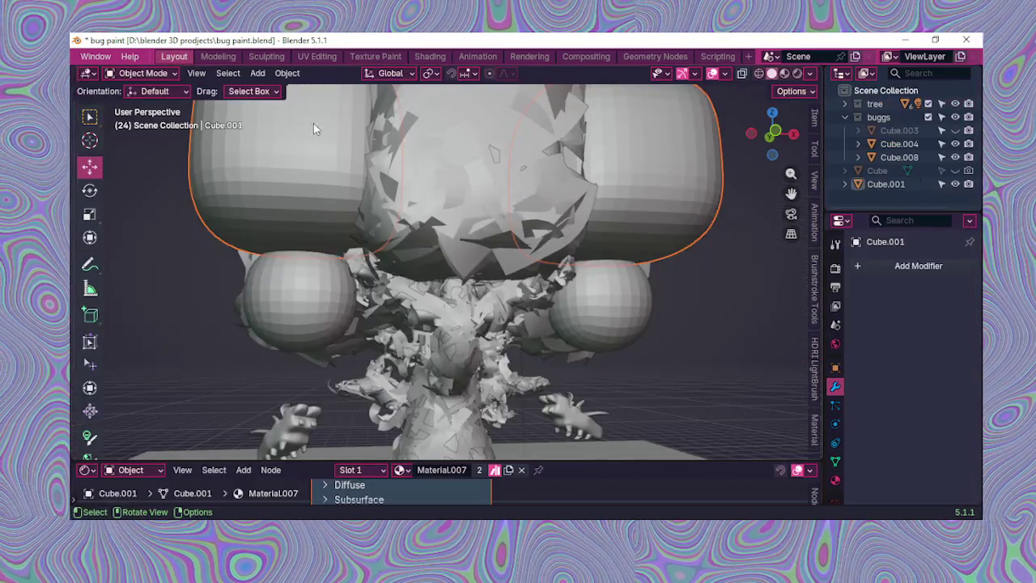
middle_click_drag(542, 186, 696, 243)
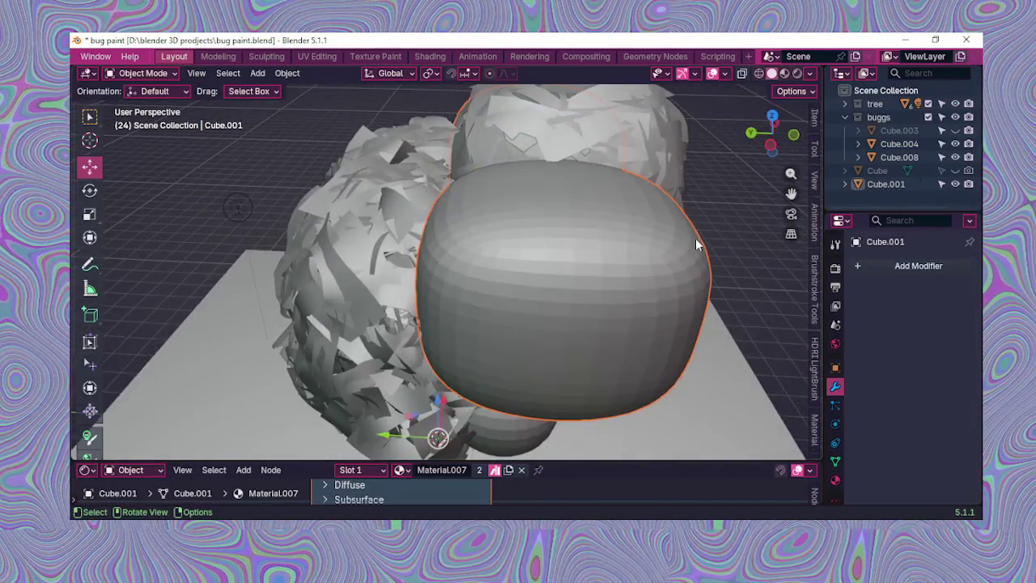
mouse_move(602, 232)
middle_mouse_down()
mouse_move(713, 224)
mouse_move(745, 254)
middle_mouse_up()
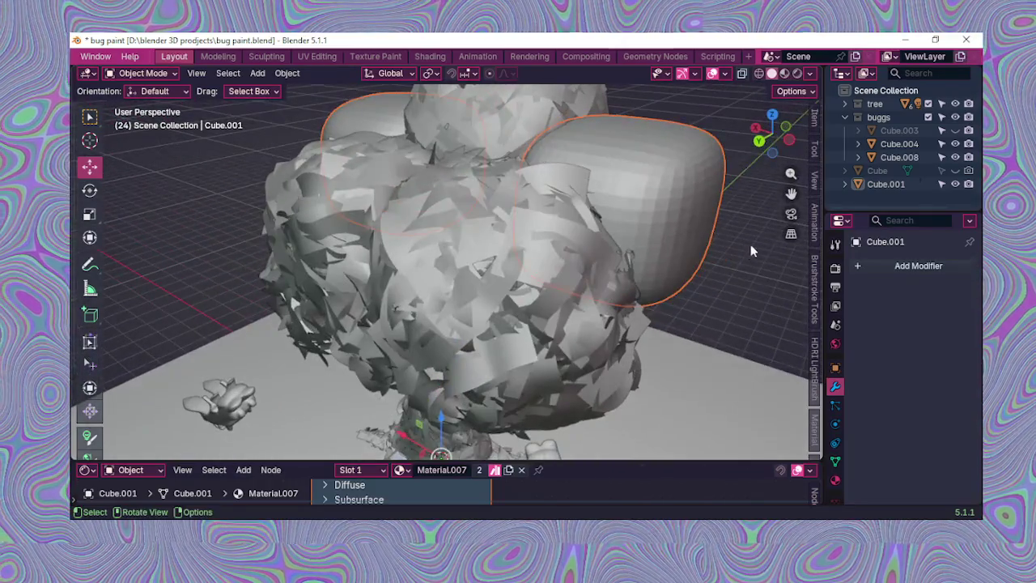
Step: Add and then remove a Subdivision Surface modifier, and select the canopy blobs object
left_click(863, 268)
mouse_move(803, 301)
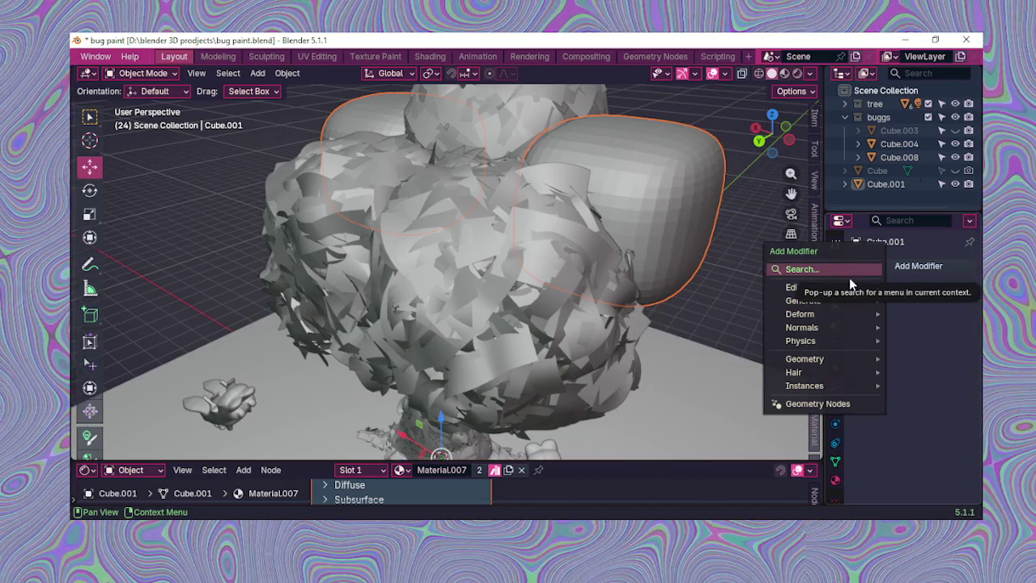
left_click(849, 276)
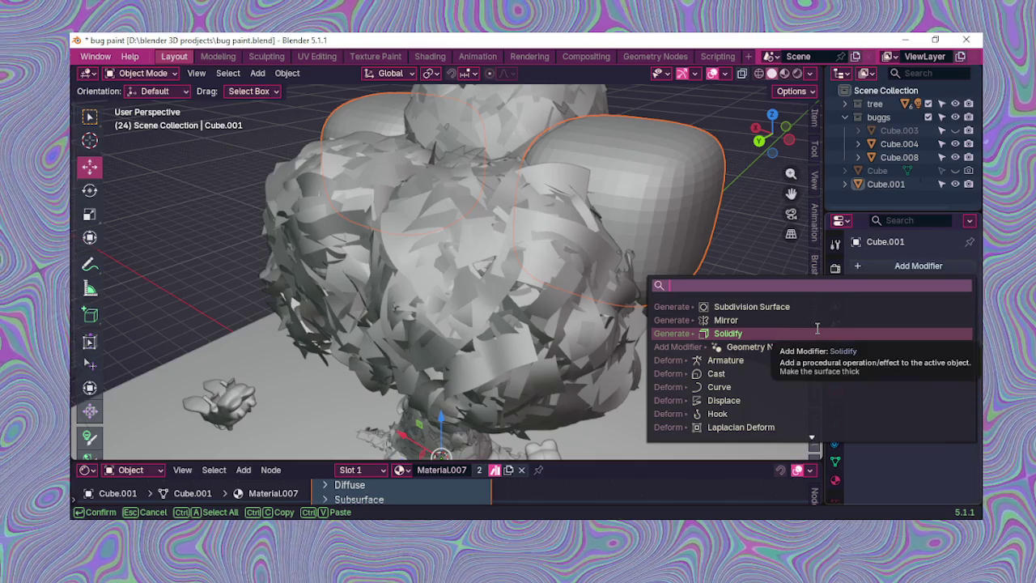
left_click(809, 308)
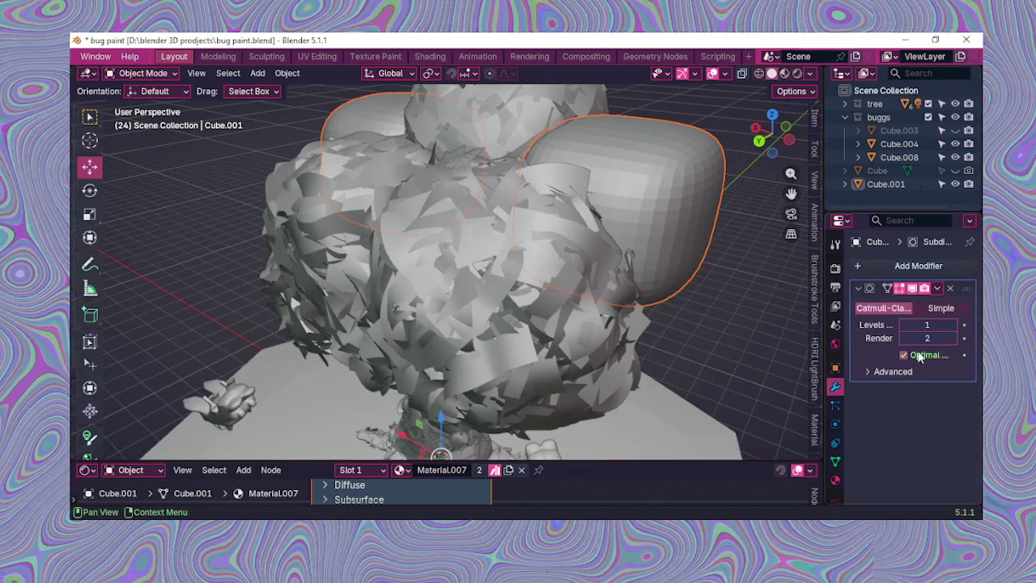
scroll(538, 401, "down", 3)
scroll(538, 399, "down", 3)
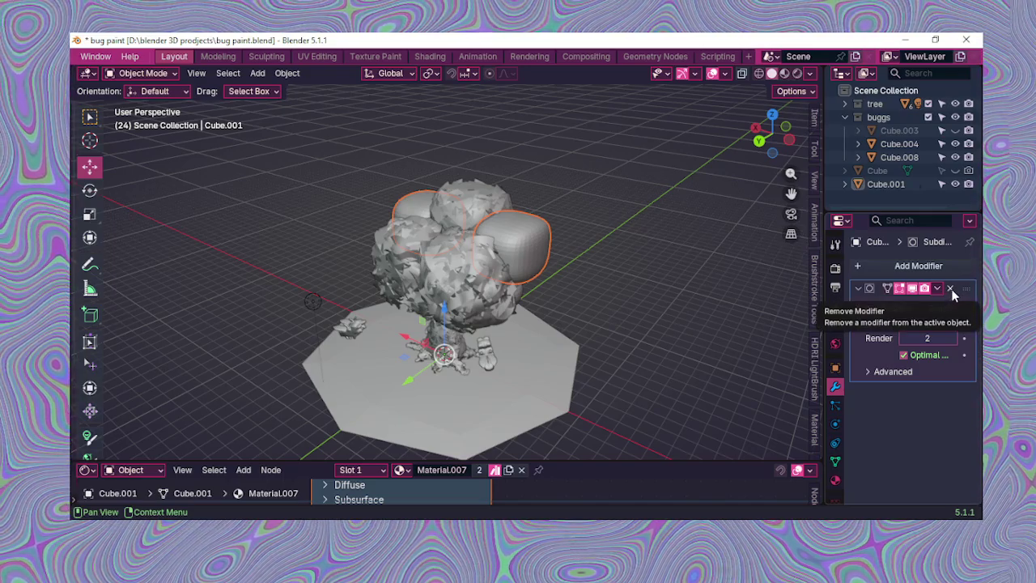
left_click(953, 288)
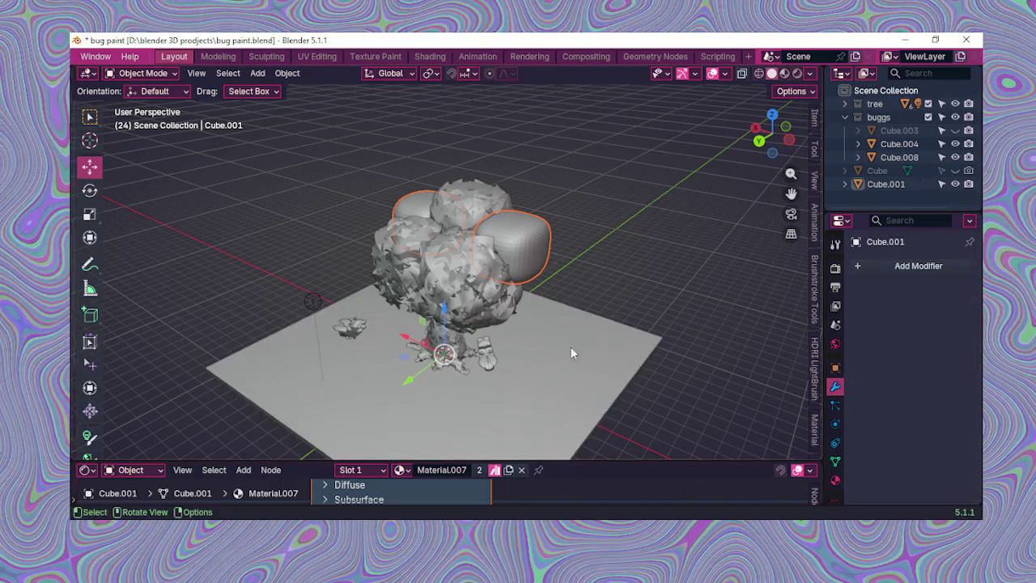
left_click(504, 269)
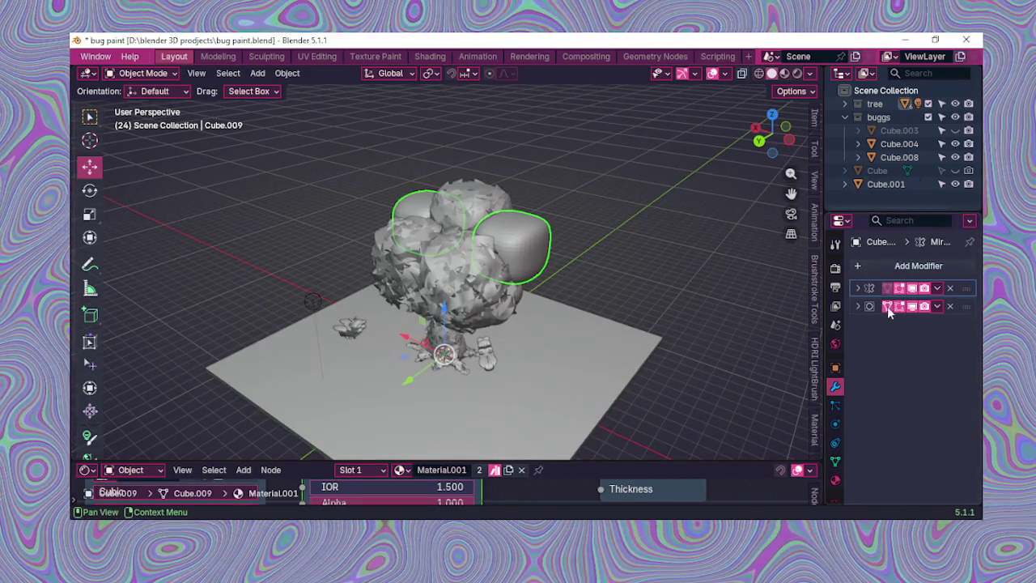
Step: Set the Subdivision modifier's Levels Viewport to 2, then back to 3
left_click(858, 306)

The task: Exactly and only the lines from the one holding "left_click(863, 268)" through the final line of the material must be returned, both ends included, without any pictures.

Task result:
left_click(863, 268)
mouse_move(803, 301)
left_click(849, 276)
left_click(809, 308)
scroll(538, 401, "down", 3)
scroll(538, 399, "down", 3)
left_click(953, 288)
left_click(504, 269)
Step: Set the Subdivision modifier's Levels Viewport to 2, then back to 3
left_click(858, 306)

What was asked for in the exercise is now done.